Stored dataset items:
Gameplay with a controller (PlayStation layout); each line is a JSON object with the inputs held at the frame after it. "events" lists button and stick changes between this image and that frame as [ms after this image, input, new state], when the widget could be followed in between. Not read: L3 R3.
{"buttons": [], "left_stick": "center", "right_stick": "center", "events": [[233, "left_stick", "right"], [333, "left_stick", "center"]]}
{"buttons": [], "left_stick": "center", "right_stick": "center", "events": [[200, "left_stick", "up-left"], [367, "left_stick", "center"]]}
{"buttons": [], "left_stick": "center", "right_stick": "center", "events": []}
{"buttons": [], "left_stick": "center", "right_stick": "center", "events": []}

What is being asked
Give back the records above, character for character.

Completed task
Gameplay with a controller (PlayStation layout); each line is a JSON object with the inputs held at the frame after it. "events" lists button and stick changes between this image and that frame as [ms after this image, input, new state], when the widget could be followed in between. Not read: L3 R3.
{"buttons": [], "left_stick": "center", "right_stick": "center", "events": [[233, "left_stick", "right"], [333, "left_stick", "center"]]}
{"buttons": [], "left_stick": "center", "right_stick": "center", "events": [[200, "left_stick", "up-left"], [367, "left_stick", "center"]]}
{"buttons": [], "left_stick": "center", "right_stick": "center", "events": []}
{"buttons": [], "left_stick": "center", "right_stick": "center", "events": []}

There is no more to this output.